Write the next few sentences of the passage on redox-based treatments for AML, picking up after its last sentence.

-- Text section follows --

The potential for killing AML cells using ROS has been reviewed recently [93]. Redox-based treatments of hematological malignancies can be divided into two different approaches: 1) compounds that stimulate the overproduction of ROS; and 2) compounds that compromise the mitochondrial antioxidant system [101]. It is known that many AML treatments and novel compounds with anti-leukemic activities stimulate ROS production, including cytarabine and anthracyclines (the well-known components of induction and consolidation therapy), histone deacetylase inhibitors, such as vorinostat, and the proteasome inhibitor bortezomib [101, 102]. For example, the cytotoxic effects of the anthracycline doxorubicin are linked to the stimulation of the Fenton reaction that generates lethal hydroxyl radicals from superoxide [103]. The Fenton reaction requires the presence of heavy metals such as iron. One side effect of doxorubicin treatment is the preferential accumulation of iron inside of mitochondria [104]. Contrary to anthracyclines, the HDAC inhibitor vorinostat up-regulates ROS generation in leukemic cells by activating NADH oxidases [105]. Furthermore, the combination of vorinostat and PEITC (β-phenylethyl isothiocyanate), depleting antioxidant glutathione, acts synergistically in AML cells via modulating cellular redox status and H2O2 accumulation [105].

-- Text section concluded --
-- Listed entries follows --

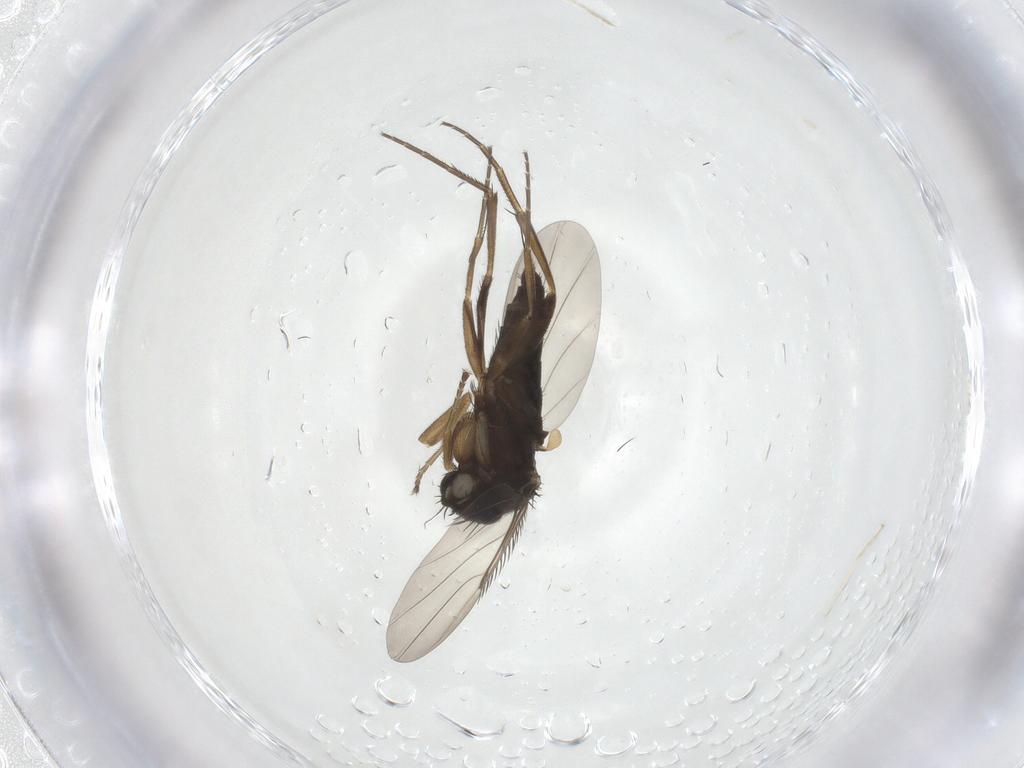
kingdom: Animalia
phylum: Arthropoda
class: Insecta
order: Diptera
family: Phoridae
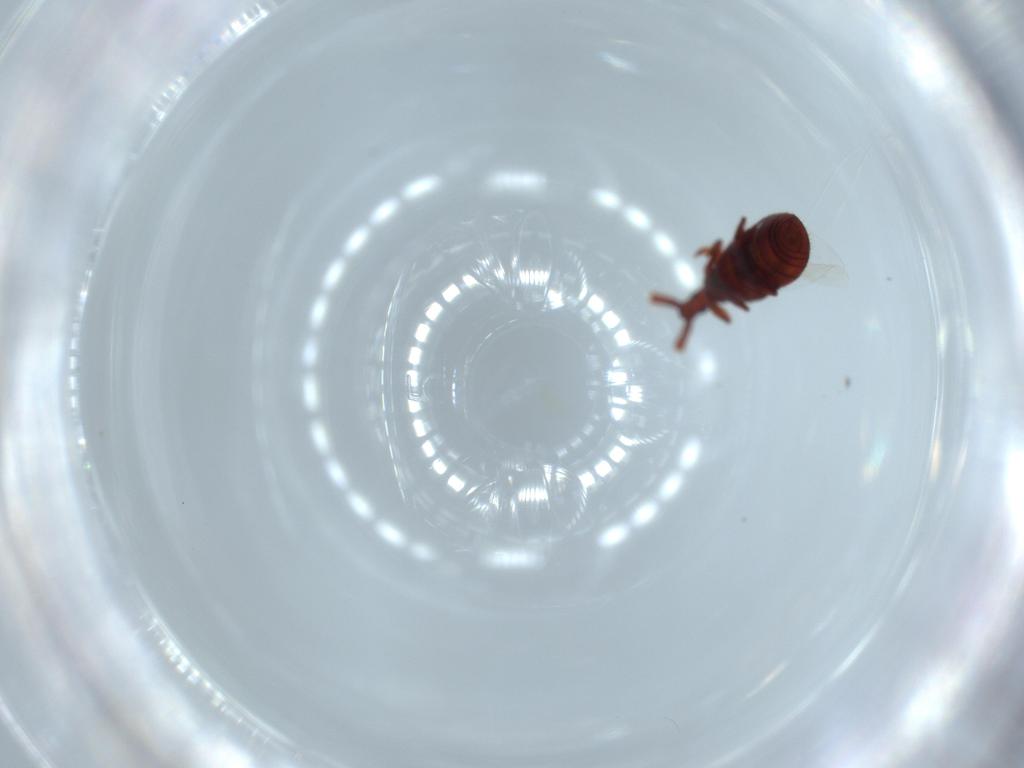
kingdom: Animalia
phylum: Arthropoda
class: Insecta
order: Coleoptera
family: Staphylinidae
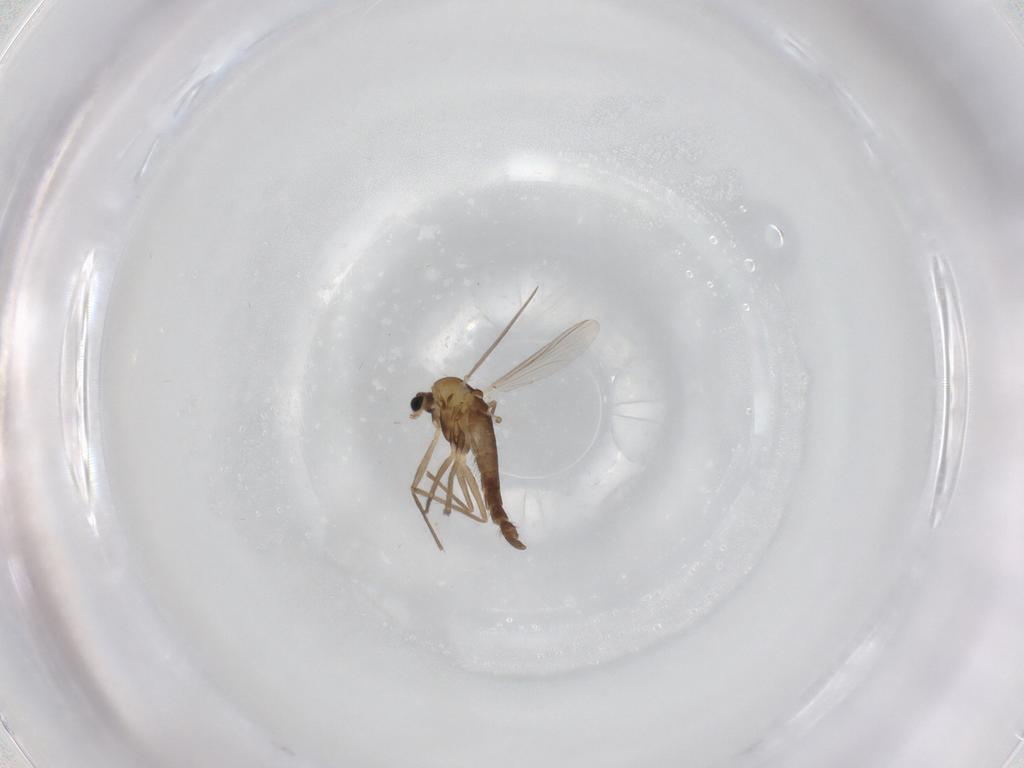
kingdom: Animalia
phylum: Arthropoda
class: Insecta
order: Diptera
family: Chironomidae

-- Listed entries concluded --

→ **Answer box**:
Arsenic trioxide (ATO) is another interesting example. ATO is a potent ROS inducer and is widely used in combination with all-trans retinoic acid (ATRA) to treat acute promyelocytic leukemia (APL), a subtype of AML [106, 107]. ATRA functions in this combination to stimulate differentiation of promyelocytic blast cells, which then spontaneously undergo apoptosis. ATRA also appears to trigger mitochondrial permeability transition and cell death [31]. ATO has replaced anthracycline antibiotics (e.g., daunorubicin, doxorubicin, etc.) as the choice companion drug to treat APL since it exhibits less severe side effects [108]. The cytotoxic effects of ATO on leukemic cells include oxidative stress induction, depolarization of the mitochondrial membrane, DNA damage, and induction of apoptosis [109]. More specifically, ATO increases superoxide generation in leukemia cells by inhibiting mitochondrial respiration upstream of complex IV [110]. Interestingly, in APL cell lines, increased catalase expression has been shown to correlate with ATO resistance [111]. Although ATO has been shown to work in concert with high-dose ascorbate, killing AML and APL blasts while leaving HSCs intact [112], ATO was not effective at treating non-APL forms of AML [113].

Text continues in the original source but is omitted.